TASKS TO PERFORM:
1. According to the Dragon Prince reviews, how many daughters does the High Prince have to marry off?
2. Continue the Dragon Prince reviews from the point where they stop.

EXCERPT TO READ:
______

Showing 1-5 of 25 (next | show all)
I really thought this was going somewhere. I was wrong. ( )
  jamestomasino | Sep 11, 2021 |
These books are a treat- written by not a trained writer but a trained historian, they combine several unique threads.

The basic setting is a early Medieval/Dark Age autocracy, where the central protagonist- Rohan- dreams of transitioning into what we would describe as a constitutional monarchy defined by the rule of law. He is the scion of generations of warlords and kingdom builders, interestingly heir to all of their ruthlessness and ambition, but with it turned toward building a stable tomorrow not dependent on the justice of the strongest ruler around.

Rawn, given her background, has a firm grasp of society and different cultures; the one major gripe I had reading these is her continent, in terms of travel distance, is just too small. The population sizes are correct for 5th-7th century cities, towns, and warfare- but the distances involved are just not there.

Roelstra, the main villain of the piece, is definitely informed by the villains of older literature or perhaps romance, but is a wonderful fit here- he is a sociopath and "native" psychologist; deftly manipulating those around him without their being aware he is doing so.

The magic system is also different. Sunrunners have the ability to instinctively weave light- sunlight, moonlight, and (spoiler) even starlight- and send their consciousness down it, to both observe distant items and communicate with other Sunrunners mind-to-mind. Training in a religious community, they have historically been strictly a-political, bound to silence regarding their communiques- and one is the romantic interest of Prince Rohan.

And in this world, there be dragons.

While the world is believable, this is a character-driven story. If characters with believable depth aren't something you enjoy, preferring riveting action, perhaps not the book for you. For myself, highly enjoyed. ( )
1 vote BrainFireBob | Jul 8, 2021 |
such delicious trashy trope-y fantasy; I love it as much now as I did when I was 20, tho its flaws are much more apparent ( )
  kickthebeat | Nov 1, 2020 |
'Dragon Prince', both Sunrunner's World trilogies in fact, was a real favorite in high school. This is probably my eighth time reading it - and the first time in 15 years. It had a broad range of characters (in name at least), epic politics and a unique form of hereditary magic. As a teenager I glossed over the romance aspects of the book, but now I can see how clever Rawn was to incorporate so many tropes from that genre into her fantasy series.

A LOT of ground gets covered in this first novel. The young prince Rohan has high ambitions but is unwilling to rule by threat of war as his father had. He has no interest in the masculine sport of dragon-hunting either. He is clever, has studied many books, and wants a land united by peace. The High Prince Rolestra, however, looms on the horizon with his history of backstabbing politics and rule of fear. He has 17 daughters to marry off and he has his sights set on Prince Rohan.

The magic-users in this world are sunrunners, they can manipulate sun and moonlight into communications wherever the light shines, can conjure fire, images, and even have prophetic visions. They are bound to be neutral and loyal to Goddess Keep, but Lady Andrade, the chief sunrunner, wishes to breed them with ruling houses to create a ruling class beholden to her. She proposes Rohan marry Sioned, a pretty woman with distant royal lineage, as his bride. The book spans maybe 15 years.

______

[Dataset excerpts]
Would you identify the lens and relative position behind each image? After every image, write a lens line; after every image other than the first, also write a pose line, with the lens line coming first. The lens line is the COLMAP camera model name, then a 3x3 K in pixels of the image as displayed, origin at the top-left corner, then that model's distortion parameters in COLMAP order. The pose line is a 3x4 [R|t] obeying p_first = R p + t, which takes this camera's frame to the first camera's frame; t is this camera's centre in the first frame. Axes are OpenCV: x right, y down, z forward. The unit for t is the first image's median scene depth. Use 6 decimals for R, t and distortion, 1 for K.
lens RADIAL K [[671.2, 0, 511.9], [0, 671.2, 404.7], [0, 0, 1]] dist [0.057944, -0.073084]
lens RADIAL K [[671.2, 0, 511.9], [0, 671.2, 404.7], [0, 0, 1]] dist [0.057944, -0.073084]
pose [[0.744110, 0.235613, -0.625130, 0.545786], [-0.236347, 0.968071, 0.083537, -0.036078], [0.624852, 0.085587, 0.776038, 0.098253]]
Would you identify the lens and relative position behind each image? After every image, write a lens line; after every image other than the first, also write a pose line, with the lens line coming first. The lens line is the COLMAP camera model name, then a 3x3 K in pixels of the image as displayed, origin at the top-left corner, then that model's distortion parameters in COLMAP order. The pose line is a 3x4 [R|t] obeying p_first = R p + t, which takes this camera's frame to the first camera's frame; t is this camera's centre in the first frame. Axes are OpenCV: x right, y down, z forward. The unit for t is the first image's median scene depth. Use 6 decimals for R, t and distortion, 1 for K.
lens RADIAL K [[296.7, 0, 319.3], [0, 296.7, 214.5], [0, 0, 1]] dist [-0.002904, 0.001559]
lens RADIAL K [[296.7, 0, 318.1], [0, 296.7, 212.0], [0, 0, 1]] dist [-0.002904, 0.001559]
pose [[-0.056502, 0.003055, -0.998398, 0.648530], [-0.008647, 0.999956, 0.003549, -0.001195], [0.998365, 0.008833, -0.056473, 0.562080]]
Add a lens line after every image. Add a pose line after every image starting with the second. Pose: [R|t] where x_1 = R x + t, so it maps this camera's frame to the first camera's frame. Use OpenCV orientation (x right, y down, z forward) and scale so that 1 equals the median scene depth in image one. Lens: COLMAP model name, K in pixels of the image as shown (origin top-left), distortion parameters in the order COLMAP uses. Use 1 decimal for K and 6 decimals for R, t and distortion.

______

RESPONSES:
1. Seventeen.

2.
I still love this book, but it is tinged with nostalgia now, as there are elements of the book that don't sit right with me. Rohan is Prince of the Desert, a princedom forged by his several-great grandfather and built up in recent generations by "driving" the Merida ever North. Many of Rohan's keeps were once the Merida, and though he disdains his forebears' violent ways, the enlightened Prince Rohan thinks nothing of scorn for the Merida and plans to wipe them out. It amounts to genocide, but it's okay, because the Merida are a race of assassins. Rohan beats himself up a lot of moral issues in this book, it sticks out that the problem of the Merida never factors in.

More typical of the genre are the gender roles. Women can practice trades, serve in the military, practice sunrunning, etc. and achieve success, but this often comes across as lip-service. The powerful characters, with the exception of Lady Andrade, are all men and any influence of a woman's is through her husband, be they Princess Tobin (Rohan's sister) to the scheming women of Rolestra's household. Notice, also, the proliferation of nobility. Again, typical, but its another dated element of the series.

The biggest problem is a bit of a spoiler, but to put it simply, there is an instance where character A is raped by a character B and, in revenge, B is raped by A. There's some debate about being under the influence, and intentions, but the language is pretty clear, and the book takes a really, really dark turn. This is a harsh and brutal world. I'm not ready to absolve anybody involved in the last act of the book and I don't believe that Rawn wishes the reader to. The books will go back to the rapes and their fallout time and again. It is a dark secret that turns the plot of future installments in many ways. This may be why the books are out of print.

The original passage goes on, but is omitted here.